◆ **Given text**:
....

In an embodiment, the precursor for zinc 230 is selected from a group consisting of bis(pentafluorophenyl)zinc ((C₆F₅)₂Zn), bis(2,2,6,6-tetramethyl-3,5-heptanedionato)zinc(II) (Zn(OCC(CH₃)₃CHCOC(CH₃)₃)₂), diethylzinc and diphenylzinc ((C₆H₅)₂Zn). Diethylzinc (called usually “DEZ” in the art, chemical formula (C₂H₅)₂Zn) is a cost-effective and highly reactive precursor, but pyrophoric, requiring special care in handling.

In an embodiment, the first precursor for oxygen 220 is selected from a group consisting of water, methanol, ethanol, propanol, isopropanol, butanol, 2-butanol, and tert-butanol. Selection of the oxidising precursor may be made based on the selection of the first titanium precursor and the desired growth rate. Precursors of this embodiment are cost effective precursors with good reactivity.

In an embodiment, the first precursor for oxygen 220 is selected from a group consisting of ozone; and a combination comprising ozone. Ozone is a highly reactive gas that often achieves a high deposition rate.

In an embodiment, the first precursor for oxygen 220 is selected from a group consisting of a combination of ozone and water, a combination of ozone and oxygen, and a combination of ozone and hydrogen peroxide. Combining ozone with other precursors is advantageous in controlling the deposition rate.

....

◆ **Entries shown**:
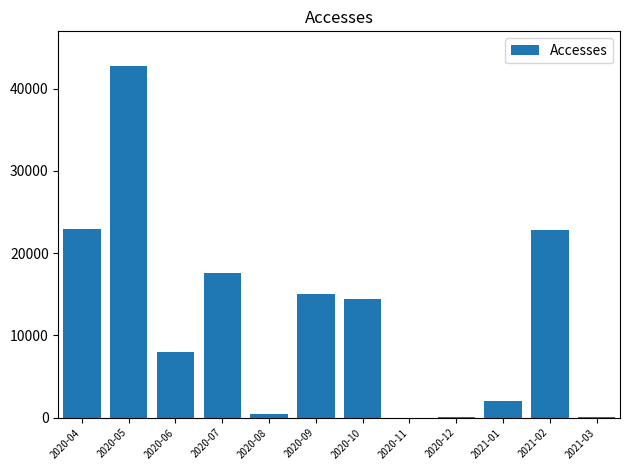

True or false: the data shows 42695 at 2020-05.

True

....

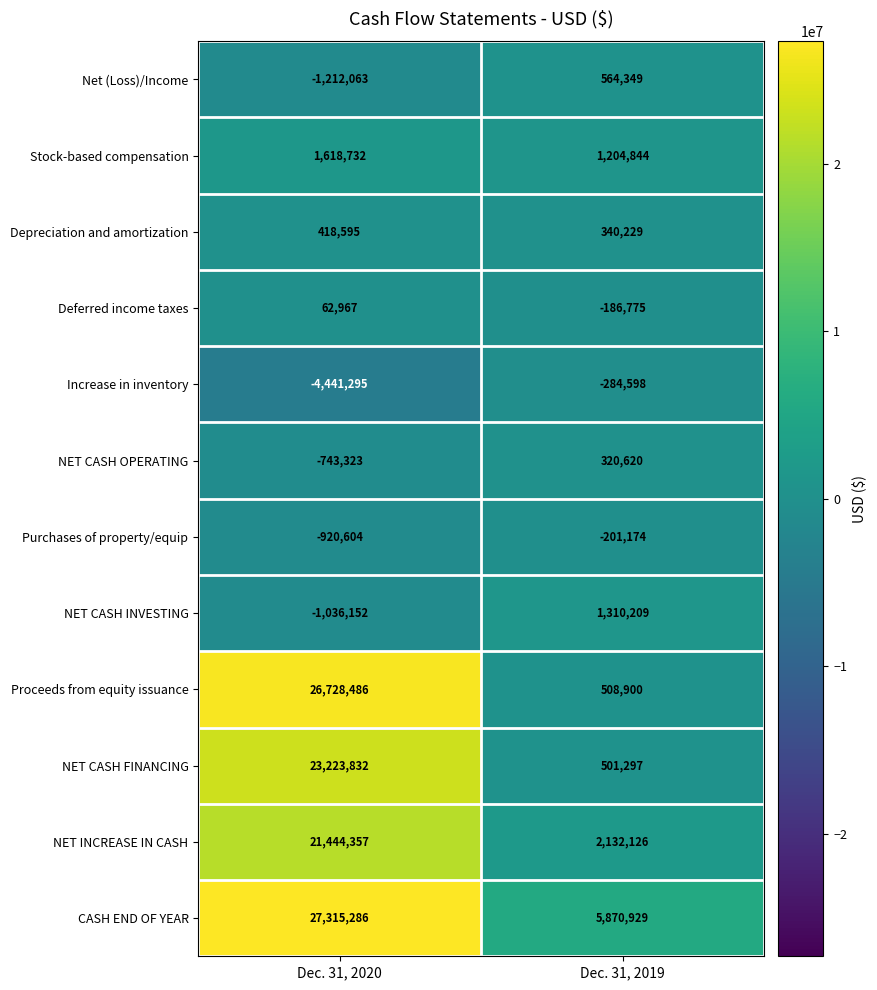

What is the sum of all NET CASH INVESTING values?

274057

....

Carry on the passage about zinc and oxygen precursors for deposition, picking up after its final sentence.

◆ **Expected output**:
In an embodiment, the first precursor for oxygen 220 is selected from a group consisting of oxygen-containing radicals, oxygen plasma, carbon dioxide plasma, organic peroxides, organic hydroperoxides, peroxyacids, and singlet oxygen. Plasma is also highly reactive and provides a high deposition rate.

In an embodiment, the precursor for aluminium 250 is selected from a group consisting of tri-methyl-aluminium (Al(CH₃)₃), aluminium tri-chloride (AlCl₃), aluminium isopropoxide (Al(OiPr)₃) and tris(dimethylamido)-aluminium(III) (Al(NMe₂)₃). These are cost-effective precursors with good reactivity. Tri-methyl-aluminium (TMA) is a highly reactive precursor even in low process temperatures, even at temperatures below 100° C.

In an embodiment, the second precursor for oxygen 260 is selected from a group consisting of water, methanol, ethanol, propanol, isopropanol, butanol, 2-butanol, and tert-butanol. Precursors of this embodiment are cost effective precursors with good reactivity.

In an embodiment, the second precursor for oxygen 260 from a group consisting of ozone; and a combination comprising ozone. Ozone is a highly reactive gas that often achieves a high deposition rate.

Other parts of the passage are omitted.